I'm currently doing a SNAP challenge wherein we eat on a limited budget ($84 for two people) for a week. The process is interesting. Anyway I wanted to make pancakes this morning and realize we had no syrup. I mean I did have a bottle of real maple syrup in the fridge that I wasn't allowed to use, but I had bought a small bag of sugar just in case. So I thought, why not make a caramel sauce and cut up a banana for our pancakes.
Got the sugar nice and caramelized, and added canola and whole milk instead of butter and cream, and the sauce went super grainy. I took an immersion blender to it, and really reduced the graininess, to the point that my boyfriend didn't notice, but I knew it wasn't as smooth as it should be.
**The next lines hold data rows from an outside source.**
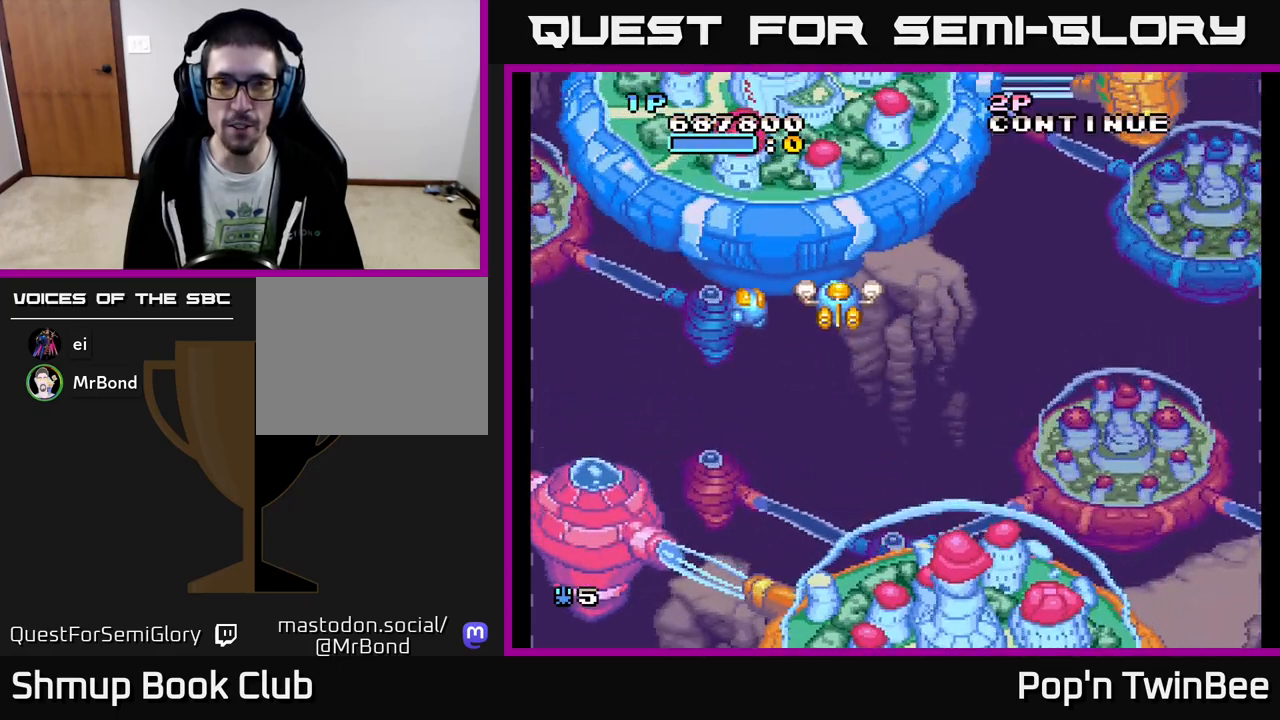
{"buttons": [], "events": [[183, "DPAD_DOWN", "down"], [300, "DPAD_RIGHT", "down"], [450, "DPAD_DOWN", "up"], [450, "DPAD_RIGHT", "up"]]}
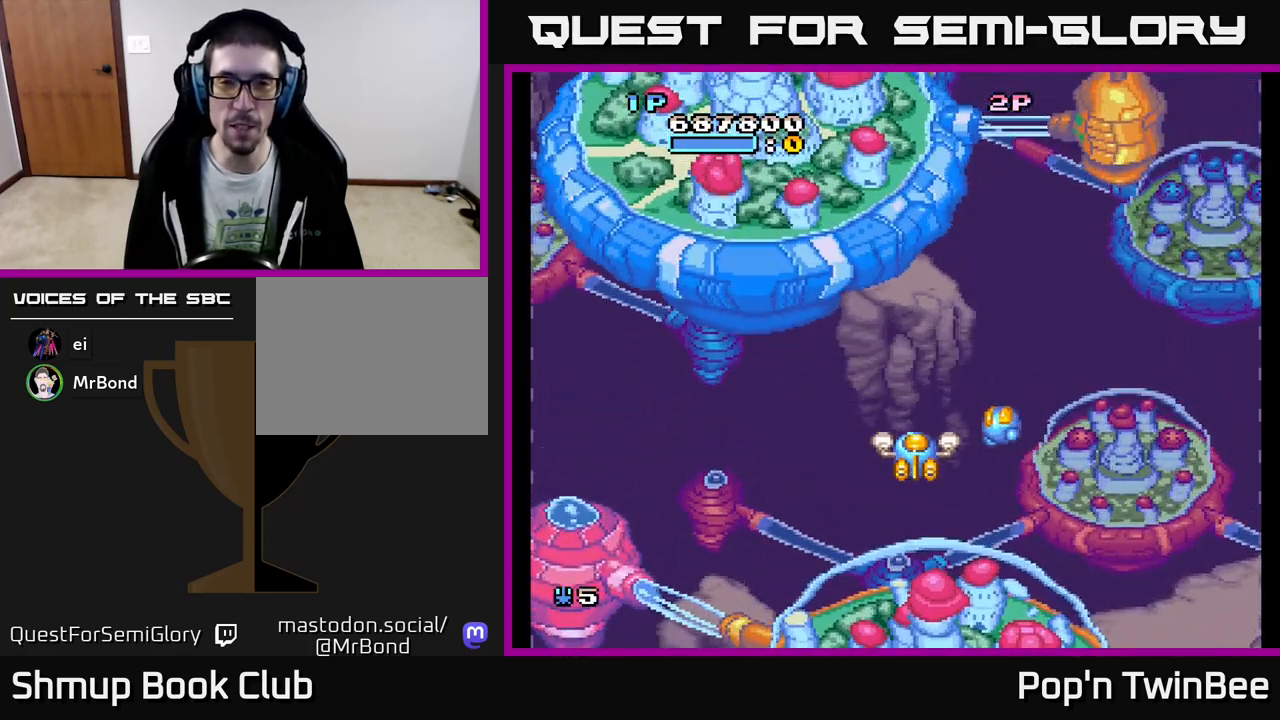
{"buttons": ["DPAD_RIGHT"], "events": [[450, "DPAD_RIGHT", "down"]]}
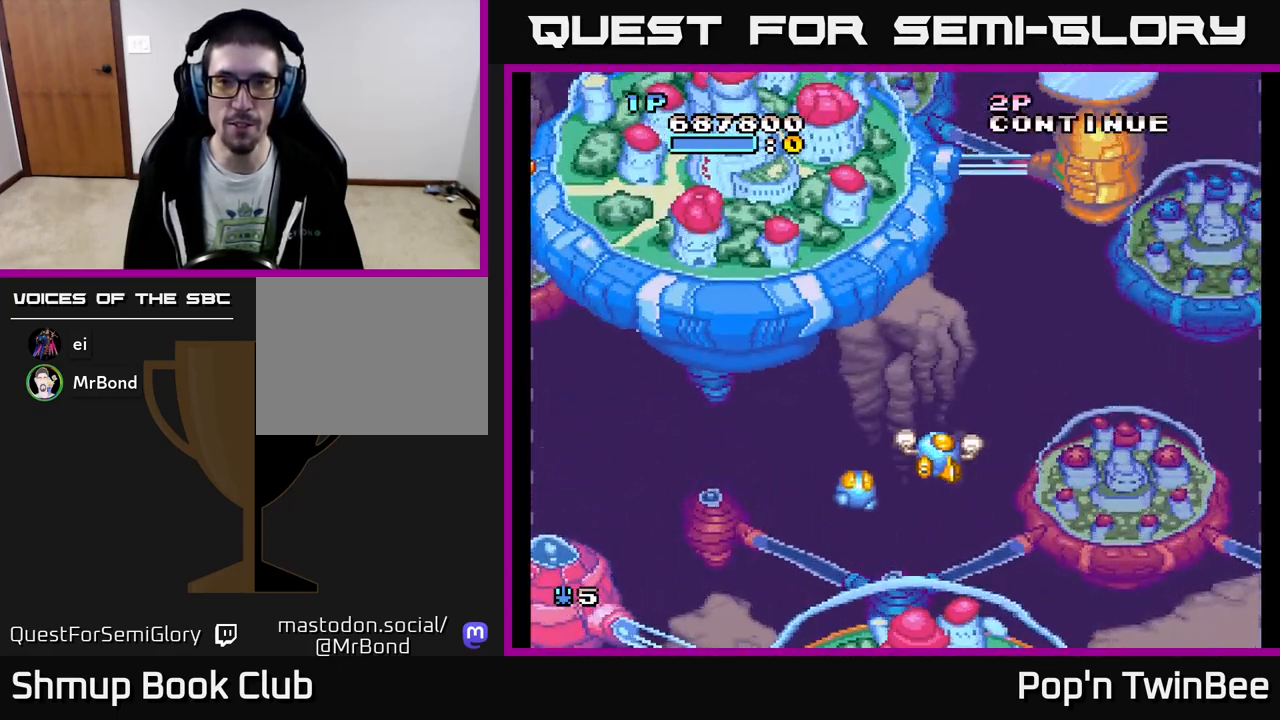
{"buttons": [], "events": [[133, "DPAD_RIGHT", "up"], [150, "DPAD_UP", "down"], [333, "DPAD_UP", "up"]]}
So I thought about it, and I realized normally when I add the butter it melts at a certain pace and as I whisk emulsifies then I add the milk while the canola never seems to incorporate.
So then I tried again. This time I said no to canola and melted some cream cheese into the milk hoping to up the fat content and benefit from the guar and xantham gum in the cream cheese -although I realize those are small amounts. Still went grainy.
Now I'm willing to keep experimenting, but I'm getting yelled at for using up ingredients when we're supposed to be careful. I'm pretty sure the addition of corn syrup would solve the the graininess, but I'm not allowed it for the challenge. So I'm wondering, should I heat up the milk, let the sugar cool more, maybe melt the cream cheese in the liquid sugar then add the milk? Ideally I'd like a sauce that was just sugar and whole milk. I was reading through On Food and Cooking for any ideas and while a lot of time was spent discussing discussing the properties of sugar as it "melts" and that the the browning milk solids also contribute to flavor, but not how the dairy behaves when it hits the hot sugar.